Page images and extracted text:
——

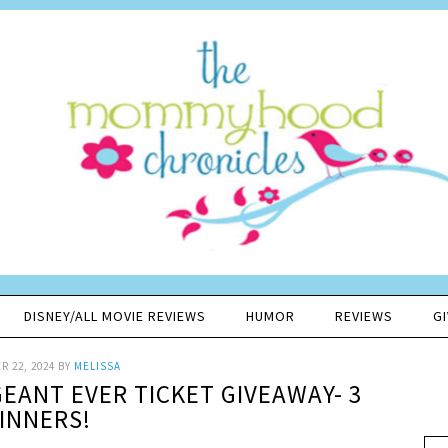
DISNEY/ALL MOVIE REVIEWS
HUMOR
REVIEWS
G
 22, 2024
BY
MELISSA
EANT EVER TICKET GIVEAWAY- 3
INNERS!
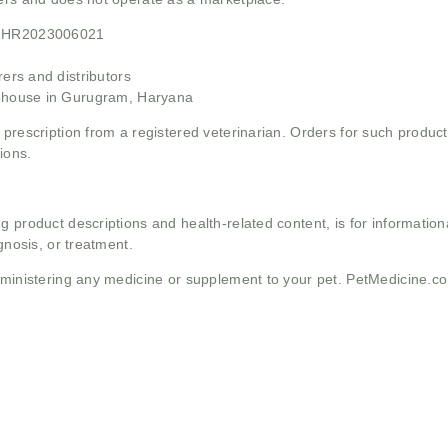
21HR2023006021
rs and distributors
ehouse in Gurugram, Haryana
 prescription from a registered veterinarian. Orders for such product
ions.
g product descriptions and health-related content, is for informati
gnosis, or treatment.
administering any medicine or supplement to your pet. PetMedicine.c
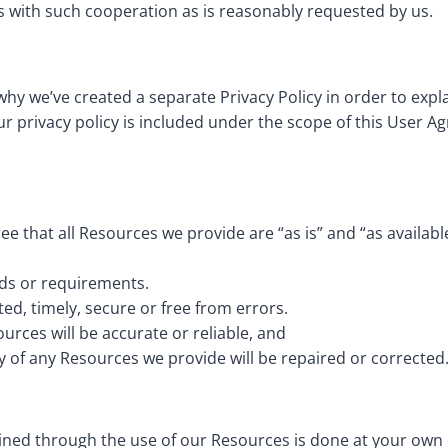
s with such cooperation as is reasonably requested by us.
 why we’ve created a separate Privacy Policy in order to expl
r privacy policy is included under the scope of this User Ag
e that all Resources we provide are “as is” and “as availab
eds or requirements.
ted, timely, secure or free from errors.
urces will be accurate or reliable, and
ty of any Resources we provide will be repaired or corrected
ed through the use of our Resources is done at your own di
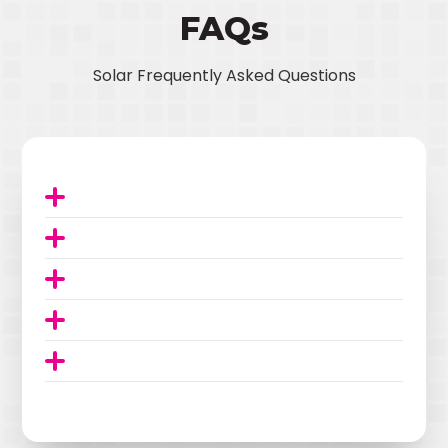
FAQs
Solar Frequently Asked Questions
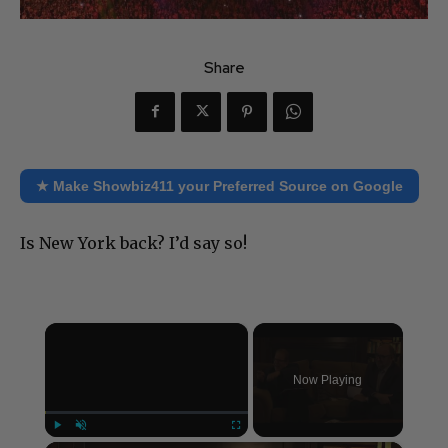
Share
★ Make Showbiz411 your Preferred Source on Google
Is New York back? I’d say so!
×
Now Playing
Play
Unmute
Fullscreen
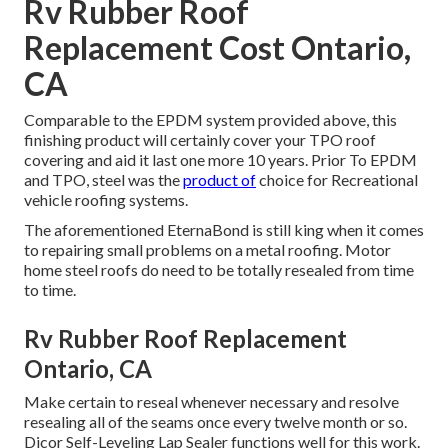
Rv Rubber Roof
Replacement Cost Ontario,
CA
Comparable to the EPDM system provided above, this
finishing product will certainly cover your TPO roof
covering and aid it last one more 10 years. Prior To EPDM
and TPO, steel was the
product of
choice for Recreational
vehicle roofing systems.
The aforementioned EternaBond is still king when it comes
to repairing small problems on a metal roofing. Motor
home steel roofs do need to be totally resealed from time
to time.
Rv Rubber Roof Replacement
Ontario, CA
Make certain to reseal whenever necessary and resolve
resealing all of the seams once every twelve month or so.
Dicor Self-Leveling Lap Sealer functions well for this work.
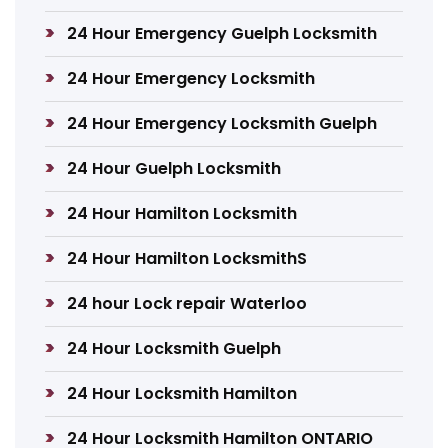
24 Hour Emergency Guelph Locksmith
24 Hour Emergency Locksmith
24 Hour Emergency Locksmith Guelph
24 Hour Guelph Locksmith
24 Hour Hamilton Locksmith
24 Hour Hamilton LocksmithS
24 hour Lock repair Waterloo
24 Hour Locksmith Guelph
24 Hour Locksmith Hamilton
24 Hour Locksmith Hamilton ONTARIO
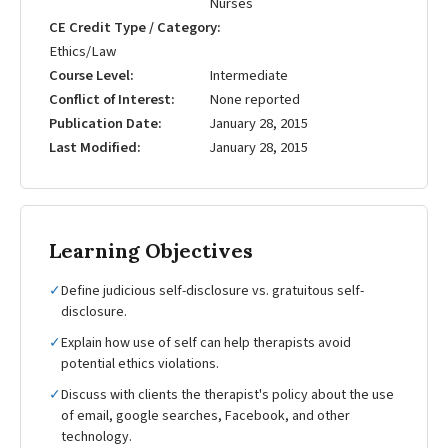
Nurses
CE Credit Type / Category
Ethics/Law
Course Level
Intermediate
Conflict of Interest
None reported
Publication Date
January 28, 2015
Last Modified
January 28, 2015
Learning Objectives
✓
Define judicious self-disclosure vs. gratuitous self-
disclosure.
✓
Explain how use of self can help therapists avoid
potential ethics violations.
✓
Discuss with clients the therapist's policy about the use
of email, google searches, Facebook, and other
technology.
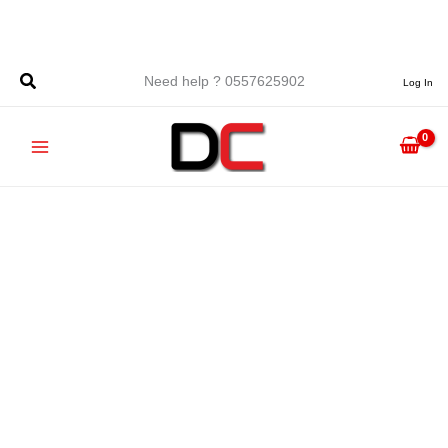
Skip
to
content
Need help ? 0557625902
Log In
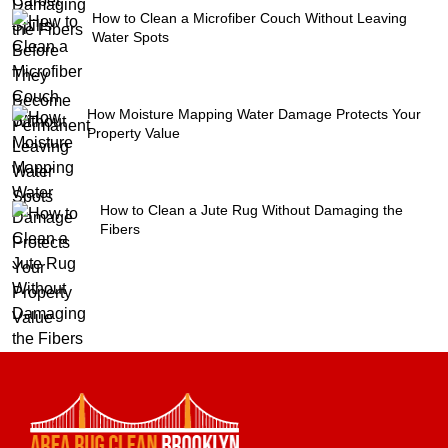
How to Clean a Microfiber Couch Without Leaving
Water Spots
How Moisture Mapping Water Damage Protects Your
Property Value
How to Clean a Jute Rug Without Damaging the
Fibers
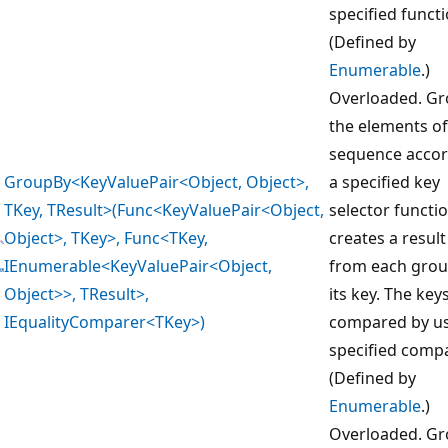
specified functi
(Defined by
Enumerable
.)
Overloaded. G
the elements of
sequence accor
GroupBy<KeyValuePair<Object, Object>,
a specified key
TKey, TResult>(Func<KeyValuePair<Object,
selector functi
Object>, TKey>, Func<TKey,
creates a result
IEnumerable<KeyValuePair<Object,
from each gro
Object>>, TResult>,
its key. The key
IEqualityComparer<TKey>)
compared by us
specified compa
(Defined by
Enumerable
.)
Overloaded. G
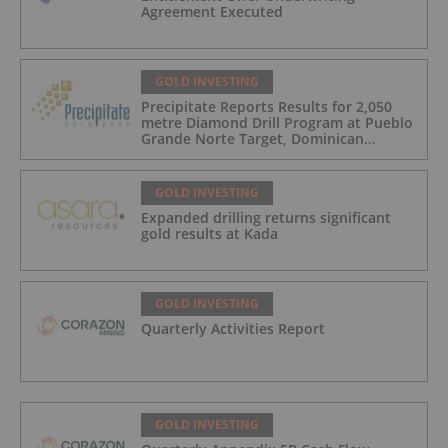
Agreement Executed
GOLD INVESTING
Precipitate Reports Results for 2,050
metre Diamond Drill Program at Pueblo
Grande Norte Target, Dominican
Republic
GOLD INVESTING
Expanded drilling returns significant
gold results at Kada
GOLD INVESTING
Quarterly Activities Report
GOLD INVESTING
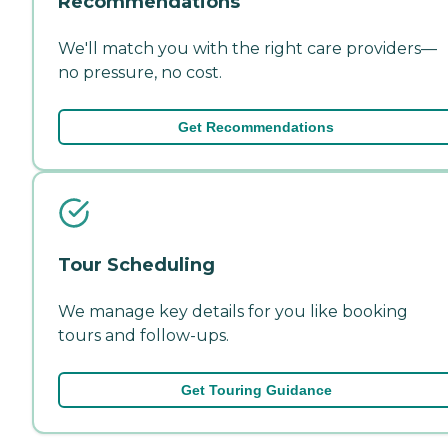
Recommendations
We'll match you with the right care providers—
no pressure, no cost.
Get Recommendations
Tour Scheduling
We manage key details for you like booking
tours and follow-ups.
Get Touring Guidance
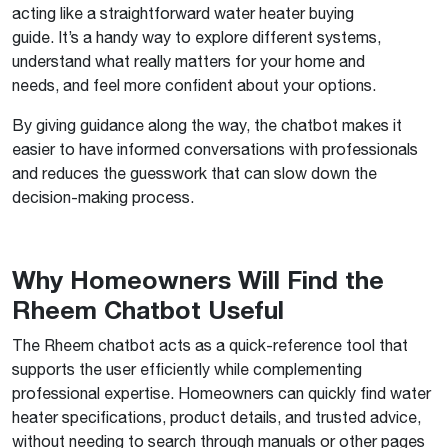
acting like a straightforward water heater buying
guide. It’s a handy way to explore different systems,
understand what really matters for your home and
needs, and feel more confident about your options.
By giving guidance along the way, the chatbot makes it
easier to have informed conversations with professionals
and reduces the guesswork that can slow down the
decision-making process.
Why Homeowners Will Find the
Rheem Chatbot Useful
The Rheem chatbot acts as a quick-reference tool that
supports the user efficiently while complementing
professional expertise. Homeowners can quickly find water
heater specifications, product details, and trusted advice,
without needing to search through manuals or other pages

——

◆ **TASK GOAL**
Count the lines in the entries above where the string "Rubber" shows up, and give that number only.

◆ **EXERCISE OUTPUT**
2